Erdoğan may have provoked a Turkish Spring – U.S. scholar
President Recep Tayyip Erdoğan may have provoked a Turkish Spring by forcing a rerun of mayoral elections for Istanbul, according to Prof. Henri J. Barkey, a senior fellow for Middle East studies at the Council on Foreign Relations.
Erdoğan is doubling down on a mistake of inserting himself into the elections, using polarising rhetoric and claiming the elections were about national issues, terrorism and foreign plots against the country, Barkey wrote in Foreign Policy.
Meanwhile opposition politician Ekrem Imamoğlu, the legitimate winner of the Istanbul election, focused on local issues and ran a near perfect campaign, refusing to duel with Erdoğan, Barkey said.
In 2017, in a referendum for introducing a full-blown presidential system in Turkey, Erdoğan managed to reverse a defeat by last-minute ballot stuffing and other means of cheating. On March 31 it was different, and Erdoğan’s allies, supporters and media had to work for more than a month to discredit the result and persuade the election authority to overturn it, Barkey said.
“Erdoğan risks a tremendous backlash from an electorate that will deem the action as unfair and may deliver him another humiliating defeat despite the fact that he and his party will mobilise to cheat and effectively try to guarantee success a la 2017,” Barkey wrote.

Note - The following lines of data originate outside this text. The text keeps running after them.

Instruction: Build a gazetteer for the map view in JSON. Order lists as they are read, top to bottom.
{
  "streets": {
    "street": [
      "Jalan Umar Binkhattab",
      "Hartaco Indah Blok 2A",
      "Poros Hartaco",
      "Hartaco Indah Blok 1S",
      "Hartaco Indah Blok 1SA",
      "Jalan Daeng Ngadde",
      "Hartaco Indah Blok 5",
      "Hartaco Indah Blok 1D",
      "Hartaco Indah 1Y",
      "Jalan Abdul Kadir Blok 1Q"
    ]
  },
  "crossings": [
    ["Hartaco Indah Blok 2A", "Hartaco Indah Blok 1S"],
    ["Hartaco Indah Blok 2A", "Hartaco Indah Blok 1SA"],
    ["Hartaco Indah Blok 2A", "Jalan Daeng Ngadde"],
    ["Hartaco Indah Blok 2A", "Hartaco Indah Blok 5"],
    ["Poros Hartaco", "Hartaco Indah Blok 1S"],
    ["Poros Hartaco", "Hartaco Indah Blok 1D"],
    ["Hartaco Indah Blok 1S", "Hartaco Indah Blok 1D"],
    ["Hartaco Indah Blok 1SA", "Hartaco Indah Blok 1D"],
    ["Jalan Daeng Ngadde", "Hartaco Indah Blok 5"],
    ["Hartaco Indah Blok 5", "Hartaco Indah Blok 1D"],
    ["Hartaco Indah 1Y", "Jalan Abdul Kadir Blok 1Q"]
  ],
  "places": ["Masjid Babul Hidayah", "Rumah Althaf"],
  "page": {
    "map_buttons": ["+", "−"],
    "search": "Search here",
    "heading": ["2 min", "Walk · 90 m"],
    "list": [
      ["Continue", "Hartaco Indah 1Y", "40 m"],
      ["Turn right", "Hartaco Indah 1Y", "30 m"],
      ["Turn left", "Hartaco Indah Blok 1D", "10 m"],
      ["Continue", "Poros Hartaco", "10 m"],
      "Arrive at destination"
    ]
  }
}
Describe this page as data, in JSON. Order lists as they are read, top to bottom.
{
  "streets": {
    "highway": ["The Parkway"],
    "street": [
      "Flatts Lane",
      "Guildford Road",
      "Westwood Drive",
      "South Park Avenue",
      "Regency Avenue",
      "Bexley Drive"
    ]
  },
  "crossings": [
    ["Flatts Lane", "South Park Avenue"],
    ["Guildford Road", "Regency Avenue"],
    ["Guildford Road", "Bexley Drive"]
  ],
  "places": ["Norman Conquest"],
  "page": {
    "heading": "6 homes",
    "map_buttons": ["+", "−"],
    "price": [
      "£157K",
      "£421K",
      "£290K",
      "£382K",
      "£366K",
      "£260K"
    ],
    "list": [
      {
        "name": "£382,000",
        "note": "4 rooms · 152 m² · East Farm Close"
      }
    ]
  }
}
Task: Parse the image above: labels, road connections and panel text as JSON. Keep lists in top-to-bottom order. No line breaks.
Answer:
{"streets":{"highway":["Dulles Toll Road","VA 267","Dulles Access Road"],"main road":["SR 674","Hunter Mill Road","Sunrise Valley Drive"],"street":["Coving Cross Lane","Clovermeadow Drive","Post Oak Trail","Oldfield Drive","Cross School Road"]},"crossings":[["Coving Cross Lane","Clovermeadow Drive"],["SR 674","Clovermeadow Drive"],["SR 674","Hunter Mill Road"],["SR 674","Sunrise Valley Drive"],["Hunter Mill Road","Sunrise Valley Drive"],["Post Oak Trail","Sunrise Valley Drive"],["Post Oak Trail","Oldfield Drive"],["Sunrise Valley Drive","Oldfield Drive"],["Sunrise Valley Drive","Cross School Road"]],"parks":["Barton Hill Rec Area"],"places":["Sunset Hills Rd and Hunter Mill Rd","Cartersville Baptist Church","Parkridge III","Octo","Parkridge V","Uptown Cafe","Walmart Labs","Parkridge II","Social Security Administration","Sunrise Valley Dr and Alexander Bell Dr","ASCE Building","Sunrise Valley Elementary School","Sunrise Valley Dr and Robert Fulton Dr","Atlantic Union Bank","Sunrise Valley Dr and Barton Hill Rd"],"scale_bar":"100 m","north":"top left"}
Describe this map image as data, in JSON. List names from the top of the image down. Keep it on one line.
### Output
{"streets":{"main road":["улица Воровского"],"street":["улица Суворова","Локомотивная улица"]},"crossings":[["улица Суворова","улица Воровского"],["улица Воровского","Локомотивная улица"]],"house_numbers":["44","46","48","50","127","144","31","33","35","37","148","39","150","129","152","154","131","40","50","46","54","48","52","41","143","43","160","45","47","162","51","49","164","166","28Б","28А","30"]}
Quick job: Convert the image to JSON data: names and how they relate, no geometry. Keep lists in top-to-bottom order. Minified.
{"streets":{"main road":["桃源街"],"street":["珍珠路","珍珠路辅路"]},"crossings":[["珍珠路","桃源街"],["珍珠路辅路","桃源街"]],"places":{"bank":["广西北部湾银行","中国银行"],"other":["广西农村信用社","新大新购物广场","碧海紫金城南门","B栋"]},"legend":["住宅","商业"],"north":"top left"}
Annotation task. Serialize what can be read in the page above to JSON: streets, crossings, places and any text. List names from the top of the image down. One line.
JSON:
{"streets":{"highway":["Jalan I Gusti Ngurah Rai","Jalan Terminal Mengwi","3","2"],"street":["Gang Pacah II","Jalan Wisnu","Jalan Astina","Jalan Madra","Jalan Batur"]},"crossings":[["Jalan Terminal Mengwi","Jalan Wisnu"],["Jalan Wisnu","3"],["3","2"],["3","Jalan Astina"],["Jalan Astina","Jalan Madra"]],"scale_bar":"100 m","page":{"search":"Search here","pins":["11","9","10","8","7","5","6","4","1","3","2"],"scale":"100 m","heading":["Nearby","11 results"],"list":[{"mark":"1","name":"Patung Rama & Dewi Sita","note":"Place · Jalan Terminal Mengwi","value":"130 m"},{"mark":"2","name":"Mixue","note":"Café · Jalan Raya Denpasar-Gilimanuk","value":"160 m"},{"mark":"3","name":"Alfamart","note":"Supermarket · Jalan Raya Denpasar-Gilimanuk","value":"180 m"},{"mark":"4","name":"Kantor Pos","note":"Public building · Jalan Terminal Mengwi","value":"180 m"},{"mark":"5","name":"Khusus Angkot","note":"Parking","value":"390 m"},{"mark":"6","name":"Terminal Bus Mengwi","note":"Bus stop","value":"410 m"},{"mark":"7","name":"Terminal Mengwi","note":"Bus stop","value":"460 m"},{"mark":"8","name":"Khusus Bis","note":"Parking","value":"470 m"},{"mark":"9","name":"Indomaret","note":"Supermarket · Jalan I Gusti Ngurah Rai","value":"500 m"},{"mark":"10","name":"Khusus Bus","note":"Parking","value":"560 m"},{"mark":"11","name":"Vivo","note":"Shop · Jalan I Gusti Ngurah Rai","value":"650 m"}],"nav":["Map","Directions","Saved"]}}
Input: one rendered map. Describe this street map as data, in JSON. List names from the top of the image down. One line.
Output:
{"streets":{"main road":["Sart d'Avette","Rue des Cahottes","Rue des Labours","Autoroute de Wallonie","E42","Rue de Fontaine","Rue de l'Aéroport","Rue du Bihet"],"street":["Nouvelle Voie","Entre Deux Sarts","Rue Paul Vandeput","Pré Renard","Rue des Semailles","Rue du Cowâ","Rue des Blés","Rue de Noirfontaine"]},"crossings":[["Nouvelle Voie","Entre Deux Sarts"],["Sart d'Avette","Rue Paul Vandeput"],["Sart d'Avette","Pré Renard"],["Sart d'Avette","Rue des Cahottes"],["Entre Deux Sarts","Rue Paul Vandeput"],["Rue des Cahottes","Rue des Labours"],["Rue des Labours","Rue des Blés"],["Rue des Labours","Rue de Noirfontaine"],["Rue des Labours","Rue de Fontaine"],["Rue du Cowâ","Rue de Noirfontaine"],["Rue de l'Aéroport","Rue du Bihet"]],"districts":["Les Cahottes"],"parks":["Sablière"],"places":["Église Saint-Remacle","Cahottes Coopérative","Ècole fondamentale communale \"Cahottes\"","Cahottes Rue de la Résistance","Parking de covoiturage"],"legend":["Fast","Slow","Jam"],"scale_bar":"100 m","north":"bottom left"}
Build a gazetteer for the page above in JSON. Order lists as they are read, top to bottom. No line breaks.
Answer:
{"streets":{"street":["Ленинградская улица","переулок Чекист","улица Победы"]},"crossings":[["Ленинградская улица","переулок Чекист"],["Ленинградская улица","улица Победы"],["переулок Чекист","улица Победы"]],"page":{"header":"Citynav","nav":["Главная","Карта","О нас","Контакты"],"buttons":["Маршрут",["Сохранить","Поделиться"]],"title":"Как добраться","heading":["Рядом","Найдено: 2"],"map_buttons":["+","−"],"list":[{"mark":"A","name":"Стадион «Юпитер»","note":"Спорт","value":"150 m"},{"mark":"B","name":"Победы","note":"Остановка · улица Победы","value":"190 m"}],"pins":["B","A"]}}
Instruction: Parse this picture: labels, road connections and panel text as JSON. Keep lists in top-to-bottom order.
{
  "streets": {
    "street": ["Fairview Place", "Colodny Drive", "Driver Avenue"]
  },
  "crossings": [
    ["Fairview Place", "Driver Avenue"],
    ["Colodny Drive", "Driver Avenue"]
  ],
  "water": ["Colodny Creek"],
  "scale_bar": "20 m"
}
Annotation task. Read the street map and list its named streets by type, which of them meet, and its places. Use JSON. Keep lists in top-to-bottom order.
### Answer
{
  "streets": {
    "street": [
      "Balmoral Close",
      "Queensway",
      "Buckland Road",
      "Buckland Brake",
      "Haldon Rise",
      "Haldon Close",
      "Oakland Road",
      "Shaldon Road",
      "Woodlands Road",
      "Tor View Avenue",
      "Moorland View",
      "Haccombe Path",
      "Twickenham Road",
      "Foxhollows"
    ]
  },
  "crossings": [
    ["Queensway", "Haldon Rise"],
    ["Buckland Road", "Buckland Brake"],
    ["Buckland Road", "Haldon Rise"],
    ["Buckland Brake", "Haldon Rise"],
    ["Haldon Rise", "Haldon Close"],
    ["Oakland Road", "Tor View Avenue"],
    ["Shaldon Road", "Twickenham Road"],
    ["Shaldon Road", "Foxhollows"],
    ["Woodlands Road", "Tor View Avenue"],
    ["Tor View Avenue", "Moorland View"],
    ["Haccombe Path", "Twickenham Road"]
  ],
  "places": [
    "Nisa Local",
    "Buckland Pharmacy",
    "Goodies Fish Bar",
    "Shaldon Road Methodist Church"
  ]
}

“Even if he wins, it will be a Pyrrhic victory; it will be viewed by a very large segment of the population as an illegitimate and tarnished result. He will also have created a formidable and popular new opponent in Imamoğlu.”
Erdoğan, who has turned Turkey into a one-person authoritarian system, is taking the risk because Istanbul is a cash cow and losing it threatens to severely impoverish his governing Justice and Development Party (AKP), Barkey said. Istanbul is also Erdoğan’s home base, where he started in national politics; a source of symbolism, pride and personal success.
Turkey is also in the middle of a painful recession. While Erdoğan has sought to blame the United States and the West for the country’s economic ills, many voters think the buck stops with him, Barkey said.
“Losing Istanbul, he fears, would represent a further chink in his armour and give the perception that his powers are diminishing. Some Turks may interpret the loss as the beginning of the end for him.”